Avec une vitesse moyenne de circulation de 320 km/h, le TGV n’est pas ce qu’on peut appeler un bon client pour la 4G. Le train file à une telle allure que les terminaux n’ont en effet pas vraiment le temps d’accrocher leur signal à une antenne-relais. Ainsi, dès qu’une rame arrive à portée d’une installation située à proximité des voies, elle s’en éloigne déjà à peine quelques secondes plus tard.

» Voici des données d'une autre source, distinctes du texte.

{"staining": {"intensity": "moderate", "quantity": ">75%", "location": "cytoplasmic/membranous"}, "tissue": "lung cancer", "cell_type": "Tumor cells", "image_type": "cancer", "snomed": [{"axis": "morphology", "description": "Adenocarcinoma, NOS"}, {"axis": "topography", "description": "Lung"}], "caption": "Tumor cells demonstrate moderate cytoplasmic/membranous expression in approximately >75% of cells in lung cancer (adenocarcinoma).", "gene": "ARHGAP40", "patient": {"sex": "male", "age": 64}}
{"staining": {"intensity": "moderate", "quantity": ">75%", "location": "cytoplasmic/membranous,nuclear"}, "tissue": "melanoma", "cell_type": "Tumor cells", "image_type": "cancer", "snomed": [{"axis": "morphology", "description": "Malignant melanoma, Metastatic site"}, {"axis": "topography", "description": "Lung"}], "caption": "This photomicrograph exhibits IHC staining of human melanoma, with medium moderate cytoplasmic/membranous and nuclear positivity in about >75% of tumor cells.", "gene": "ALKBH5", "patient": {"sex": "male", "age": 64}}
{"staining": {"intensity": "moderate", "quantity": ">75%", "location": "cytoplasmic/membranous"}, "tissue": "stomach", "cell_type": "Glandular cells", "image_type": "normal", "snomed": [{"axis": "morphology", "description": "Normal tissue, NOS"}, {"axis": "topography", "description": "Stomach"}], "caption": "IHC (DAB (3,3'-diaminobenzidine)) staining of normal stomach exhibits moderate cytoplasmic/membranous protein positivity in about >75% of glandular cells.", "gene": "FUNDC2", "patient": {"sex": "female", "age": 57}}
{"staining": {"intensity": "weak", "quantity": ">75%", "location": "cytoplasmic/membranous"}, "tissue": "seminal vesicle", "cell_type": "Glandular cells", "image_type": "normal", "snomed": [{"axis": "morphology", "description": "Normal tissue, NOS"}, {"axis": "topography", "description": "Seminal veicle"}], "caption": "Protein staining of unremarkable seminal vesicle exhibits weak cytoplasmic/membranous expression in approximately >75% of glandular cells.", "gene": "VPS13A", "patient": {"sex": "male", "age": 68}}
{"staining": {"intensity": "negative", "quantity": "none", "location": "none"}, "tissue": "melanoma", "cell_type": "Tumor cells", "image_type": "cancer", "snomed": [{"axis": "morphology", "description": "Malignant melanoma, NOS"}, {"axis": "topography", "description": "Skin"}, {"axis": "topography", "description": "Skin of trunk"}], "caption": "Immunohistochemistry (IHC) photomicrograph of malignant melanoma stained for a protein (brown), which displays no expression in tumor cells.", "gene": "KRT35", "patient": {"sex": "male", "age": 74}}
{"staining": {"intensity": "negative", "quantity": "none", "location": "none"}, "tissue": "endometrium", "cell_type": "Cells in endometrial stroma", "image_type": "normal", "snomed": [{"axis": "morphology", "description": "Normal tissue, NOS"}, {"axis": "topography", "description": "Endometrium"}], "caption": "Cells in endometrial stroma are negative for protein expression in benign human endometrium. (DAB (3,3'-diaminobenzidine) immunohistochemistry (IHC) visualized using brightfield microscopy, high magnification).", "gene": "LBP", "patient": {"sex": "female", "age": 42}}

Cela étant, cette situation n’est pas inextricable. Au prix d’importants aménagements le long des rails et sur toute la longueur du parcours, il est tout à fait possible de fournir du très haut débit mobile. Il faut pour cela installer des antennes-relais en les espaçant de deux à trois kilomètres, afin d’assurer la continuité du service. En clair, éviter les ruptures de signal pendant le voyage.

« À 300 km/h, le train passe d’un relais à l’autre toutes les 15 secondes », notait en début d’année Luc Barnaud, le directeur des partenariats et des opérateurs mobiles chez Orange. Une fois le signal capté, celui-ci est transformé en ondes Wi-Fi par les récepteurs installés dans les rames, puis il est agrégé et disséminé jusqu’aux voyageurs via un réseau en fibre optique.

Orange et la 4G dans le TGV, en juillet 2017.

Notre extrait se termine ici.